TASK TO COMPLETE: The copy should run from the line containing "398, 124, 440]" through the last line of the entries below, exactly as written, with pictures omitted.

### DATA EXTRACT

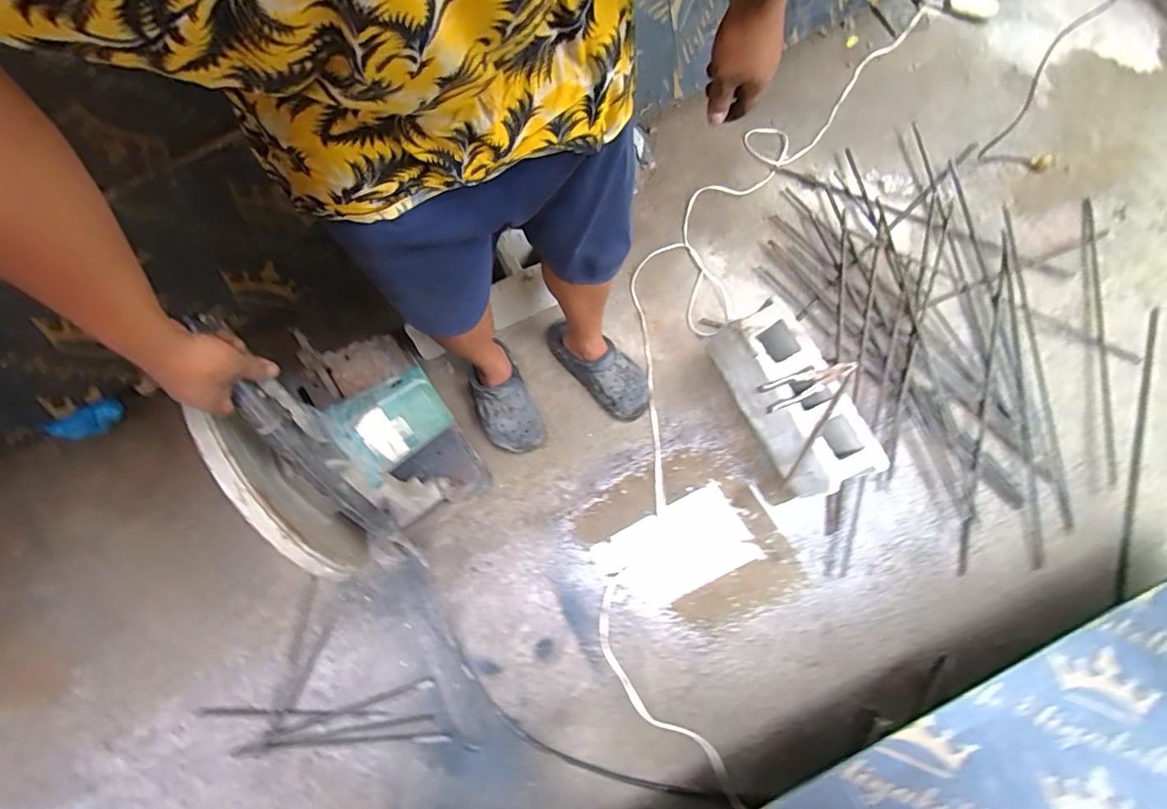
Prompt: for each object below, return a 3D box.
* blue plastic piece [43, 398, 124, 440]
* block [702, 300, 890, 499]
[{"bbox_3d":[-1.035,0.034,1.076,0.140,0.062,0.031,-28,77,-9],"label":"blue plastic piece"},{"bbox_3d":[0.428,-0.008,1.088,0.134,0.193,0.388,-26,75,-9],"label":"block"}]

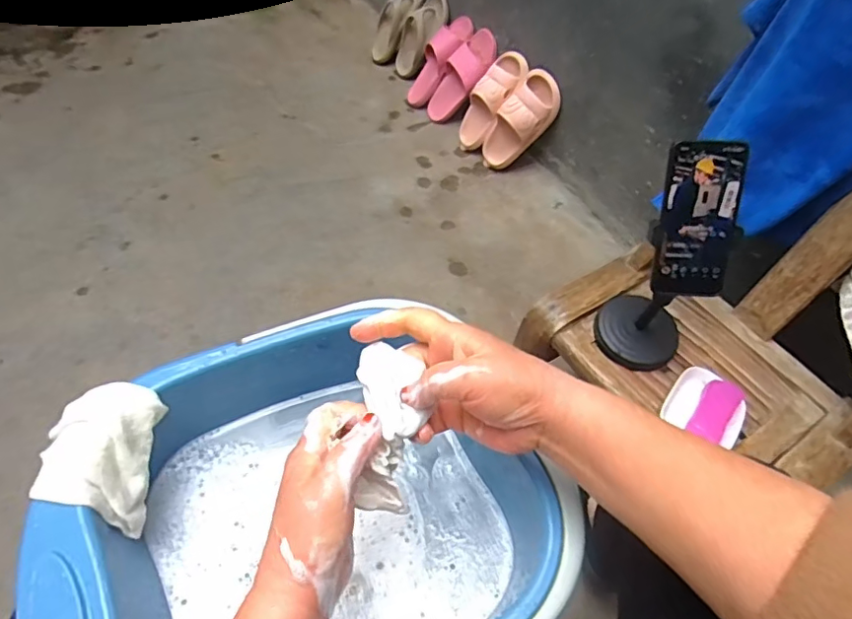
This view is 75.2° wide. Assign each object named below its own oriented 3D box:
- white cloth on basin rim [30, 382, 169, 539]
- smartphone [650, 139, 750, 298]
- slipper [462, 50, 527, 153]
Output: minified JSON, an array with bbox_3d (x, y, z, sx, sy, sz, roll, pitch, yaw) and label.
[{"bbox_3d":[-0.254,0.113,0.432,0.079,0.055,0.101,5,55,0],"label":"white cloth on basin rim"},{"bbox_3d":[0.290,-0.093,0.587,0.079,0.163,0.009,4,18,6],"label":"smartphone"},{"bbox_3d":[0.142,-0.482,1.293,0.057,0.236,0.109,1,46,-38],"label":"slipper"}]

######

RESPONSE AREA:
* blue plastic piece [43, 398, 124, 440]
* block [702, 300, 890, 499]
[{"bbox_3d":[-1.035,0.034,1.076,0.140,0.062,0.031,-28,77,-9],"label":"blue plastic piece"},{"bbox_3d":[0.428,-0.008,1.088,0.134,0.193,0.388,-26,75,-9],"label":"block"}]

This view is 75.2° wide. Assign each object named below its own oriented 3D box:
- white cloth on basin rim [30, 382, 169, 539]
- smartphone [650, 139, 750, 298]
- slipper [462, 50, 527, 153]
Output: minified JSON, an array with bbox_3d (x, y, z, sx, sy, sz, roll, pitch, yaw) and label.
[{"bbox_3d":[-0.254,0.113,0.432,0.079,0.055,0.101,5,55,0],"label":"white cloth on basin rim"},{"bbox_3d":[0.290,-0.093,0.587,0.079,0.163,0.009,4,18,6],"label":"smartphone"},{"bbox_3d":[0.142,-0.482,1.293,0.057,0.236,0.109,1,46,-38],"label":"slipper"}]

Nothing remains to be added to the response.